Van Riper’s red team prepared itself for an amphibious assault by the Marines. He knew that the first wave would include the V-22 Osprey, a multi-mission, tilt-rotor aircraft that the Marines had in the pipeline but would not actually field for another five years. The V-22’s twin 38-foot propellers gave the transport aircraft a notoriously large identifiable radar signature that could easily be identified and tracked with crude radars and surface-to-air missiles. The red team was ready to begin shooting down the V-22s when Van Riper’s chief of staff received a message from the white cell. Hostile fire against the V-22s or blue’s C-130 troop transport planes was forbidden. The white cell also directed the chief of staff that the red team had to position its air defense assets out in the open so the blue forces could easily destroy them. Even after some were not destroyed, the red team was forbidden to fire upon blue forces as they conducted a live airborne drop. Van Riper asked the white cell if his forces could at least deploy the chemical weapons that he possessed, but he was again denied.

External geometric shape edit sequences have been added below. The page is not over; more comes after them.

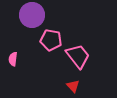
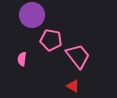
pink semicircle: moved 9 px right
red triangle: rotated 16 degrees counterclockwise
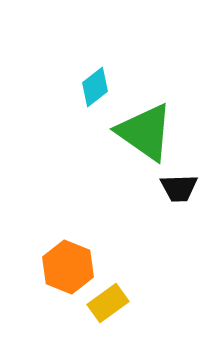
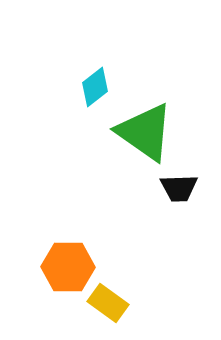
orange hexagon: rotated 21 degrees counterclockwise
yellow rectangle: rotated 72 degrees clockwise
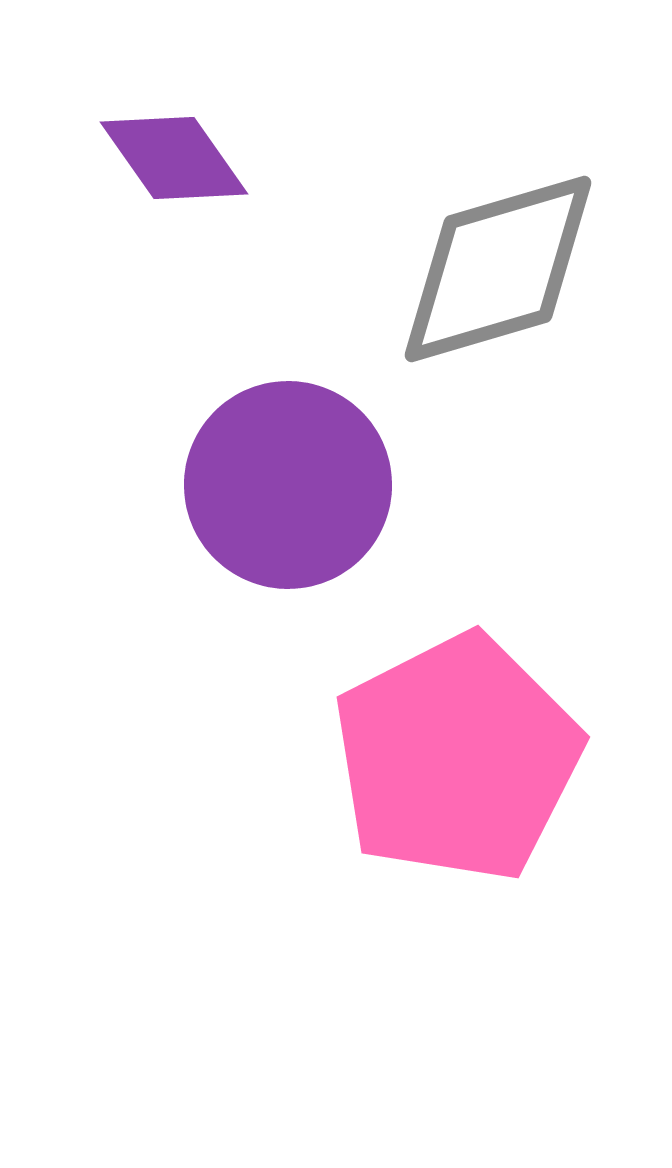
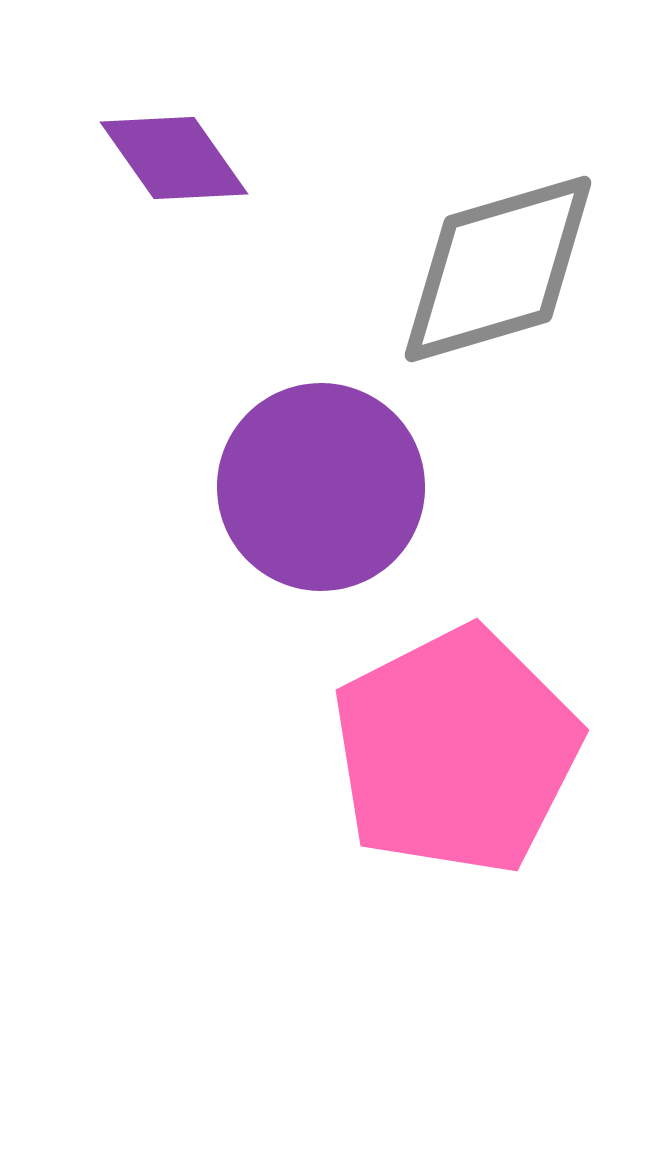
purple circle: moved 33 px right, 2 px down
pink pentagon: moved 1 px left, 7 px up
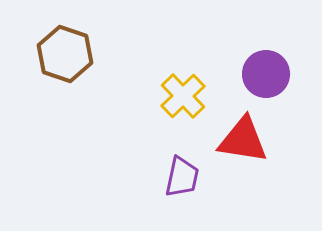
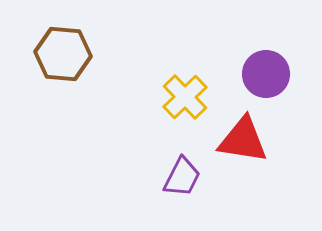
brown hexagon: moved 2 px left; rotated 14 degrees counterclockwise
yellow cross: moved 2 px right, 1 px down
purple trapezoid: rotated 15 degrees clockwise
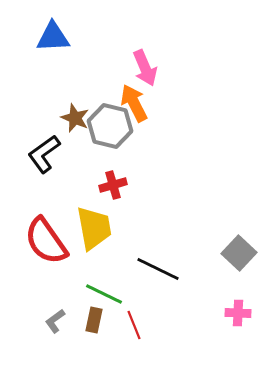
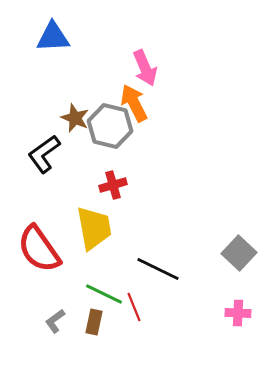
red semicircle: moved 7 px left, 8 px down
brown rectangle: moved 2 px down
red line: moved 18 px up
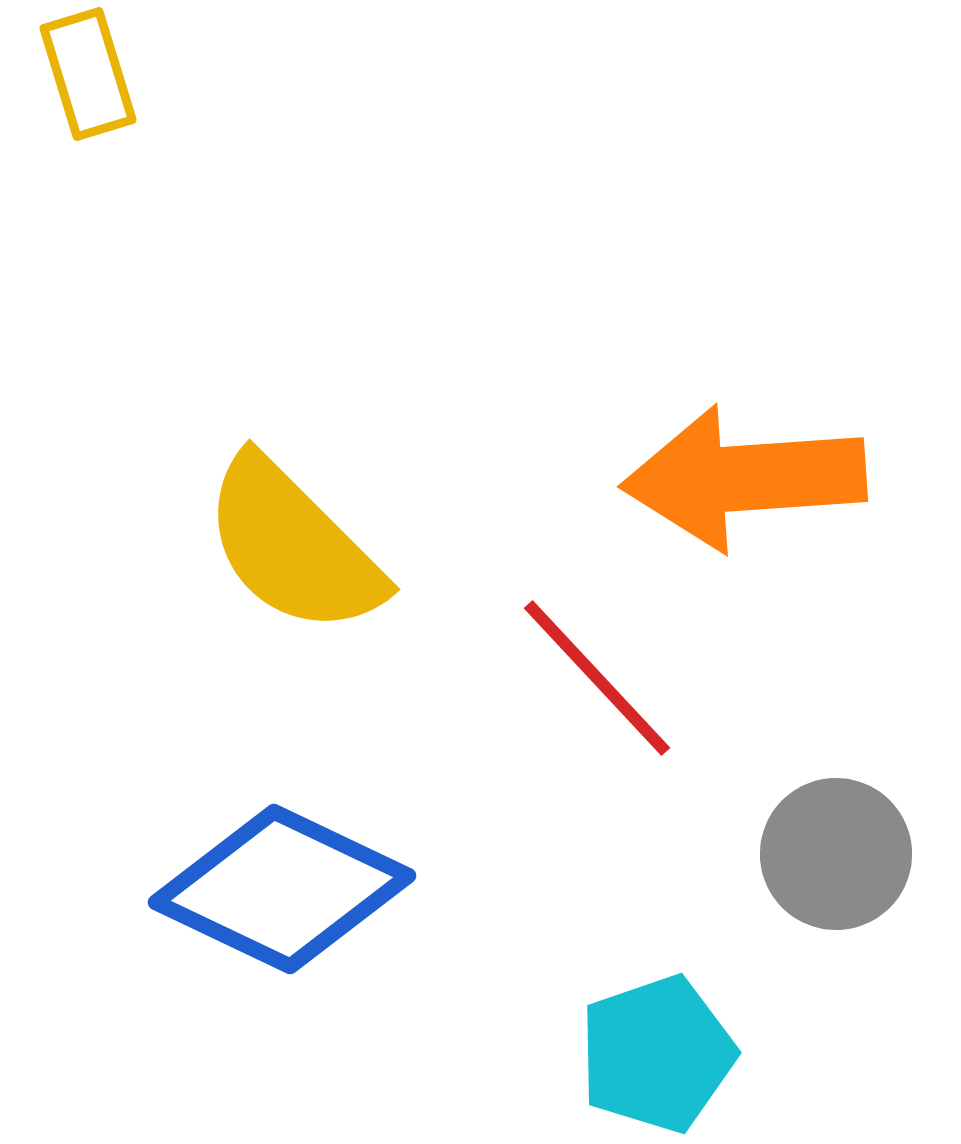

Van Riper was furious. Not only had the white cell’s instructions compromised the integrity of the entire process, but also his own chief of staff — a retired Army colonel — was receiving conflicting orders about how his force should be deployed. When Van Riper went to Kernan to complain, he was told: “You are playing out of character. The OPFOR would never have done what you did.” Van Riper subsequently gathered the red team and told them to follow the chief of staff’s orders. The independence that he believed a red team must be granted to do its job had been corrupted. Six days into the exercise, he stepped down as commander and served as an advisor for the remaining 17 days. During that time, the blue team achieved most of its campaign plan objectives by destroying the OPFOR air and naval forces, securing the shipping lanes, and capturing or neutralizing the red regime’s WMD assets. The OPFOR was capable of partially preserving the red regime, but it was substantially weakened and its regional influence was much diminished.
Van Riper was not willing to let the matter drop. He wrote up a report detailing the numerous shortcomings of the war game, how it was controlled, and how the exercise could lead the Pentagon to have misplaced confidence in still-untested military war-fighting concepts. He handed six hard copies of the report to senior JFCOM leaders, but never received any feedback. However, unlike the other concept-development exercises, Van Riper believed that MC ’02 was both scripted and carried out in a way that did not realistically reflect likely future U.S. military capabilities or the threats posed by a thinking, motivated adversary. As he recalled: “War-gaming is not normally corrupted, but this whole thing was prostituted; it was a sham intended to prove what they wanted to prove.”